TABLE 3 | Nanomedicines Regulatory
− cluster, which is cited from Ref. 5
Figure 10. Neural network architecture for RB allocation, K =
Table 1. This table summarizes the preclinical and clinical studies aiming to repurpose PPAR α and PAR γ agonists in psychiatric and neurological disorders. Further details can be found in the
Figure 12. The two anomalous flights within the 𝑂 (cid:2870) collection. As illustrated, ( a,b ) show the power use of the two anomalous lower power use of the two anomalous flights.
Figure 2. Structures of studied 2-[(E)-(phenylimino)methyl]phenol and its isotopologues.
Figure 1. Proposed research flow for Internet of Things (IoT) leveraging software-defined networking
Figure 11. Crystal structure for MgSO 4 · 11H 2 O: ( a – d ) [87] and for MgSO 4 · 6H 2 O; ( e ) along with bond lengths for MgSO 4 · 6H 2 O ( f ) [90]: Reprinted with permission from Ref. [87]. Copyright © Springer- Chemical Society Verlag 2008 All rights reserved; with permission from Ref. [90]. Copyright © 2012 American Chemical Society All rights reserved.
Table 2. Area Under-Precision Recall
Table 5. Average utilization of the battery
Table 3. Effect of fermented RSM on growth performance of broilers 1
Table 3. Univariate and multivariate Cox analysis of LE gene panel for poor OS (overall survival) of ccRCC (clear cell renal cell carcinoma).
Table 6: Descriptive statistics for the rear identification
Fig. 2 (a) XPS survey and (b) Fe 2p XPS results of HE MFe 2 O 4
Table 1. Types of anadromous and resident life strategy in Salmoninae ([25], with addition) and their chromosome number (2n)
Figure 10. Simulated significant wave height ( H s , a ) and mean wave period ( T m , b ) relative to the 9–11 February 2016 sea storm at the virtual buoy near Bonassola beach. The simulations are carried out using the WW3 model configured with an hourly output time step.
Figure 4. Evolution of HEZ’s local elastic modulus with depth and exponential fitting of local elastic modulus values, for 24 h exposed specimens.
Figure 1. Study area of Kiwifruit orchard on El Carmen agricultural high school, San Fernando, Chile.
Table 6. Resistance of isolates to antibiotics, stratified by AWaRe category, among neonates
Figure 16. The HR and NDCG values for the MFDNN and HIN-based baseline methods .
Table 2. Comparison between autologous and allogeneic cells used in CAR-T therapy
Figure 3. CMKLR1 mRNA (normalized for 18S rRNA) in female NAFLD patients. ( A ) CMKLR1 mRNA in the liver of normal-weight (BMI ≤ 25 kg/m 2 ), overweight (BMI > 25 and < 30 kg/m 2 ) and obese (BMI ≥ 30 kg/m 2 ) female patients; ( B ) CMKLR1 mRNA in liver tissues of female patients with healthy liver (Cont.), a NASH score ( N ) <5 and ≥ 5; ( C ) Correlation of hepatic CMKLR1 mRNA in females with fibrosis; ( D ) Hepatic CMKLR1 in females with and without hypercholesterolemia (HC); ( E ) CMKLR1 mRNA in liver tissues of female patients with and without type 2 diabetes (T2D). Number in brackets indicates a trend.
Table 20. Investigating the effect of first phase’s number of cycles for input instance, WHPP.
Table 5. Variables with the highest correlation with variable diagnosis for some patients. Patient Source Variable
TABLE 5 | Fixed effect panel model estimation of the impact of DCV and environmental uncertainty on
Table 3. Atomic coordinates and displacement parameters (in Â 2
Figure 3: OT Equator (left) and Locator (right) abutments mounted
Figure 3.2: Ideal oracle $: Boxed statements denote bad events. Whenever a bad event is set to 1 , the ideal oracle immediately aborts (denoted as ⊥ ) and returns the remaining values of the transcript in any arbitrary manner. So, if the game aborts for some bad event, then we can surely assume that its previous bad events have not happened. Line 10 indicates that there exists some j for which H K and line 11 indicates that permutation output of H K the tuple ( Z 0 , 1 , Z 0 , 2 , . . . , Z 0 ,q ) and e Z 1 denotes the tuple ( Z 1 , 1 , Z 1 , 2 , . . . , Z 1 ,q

--- --- ---

[What is expected] Which lines above contain the word "model"? List them.

[Reply]
Figure 10. Simulated significant wave height ( H s , a ) and mean wave period ( T m , b ) relative to the 9–11 February 2016 sea storm at the virtual buoy near Bonassola beach. The simulations are carried out using the WW3 model configured with an hourly output time step.
TABLE 5 | Fixed effect panel model estimation of the impact of DCV and environmental uncertainty on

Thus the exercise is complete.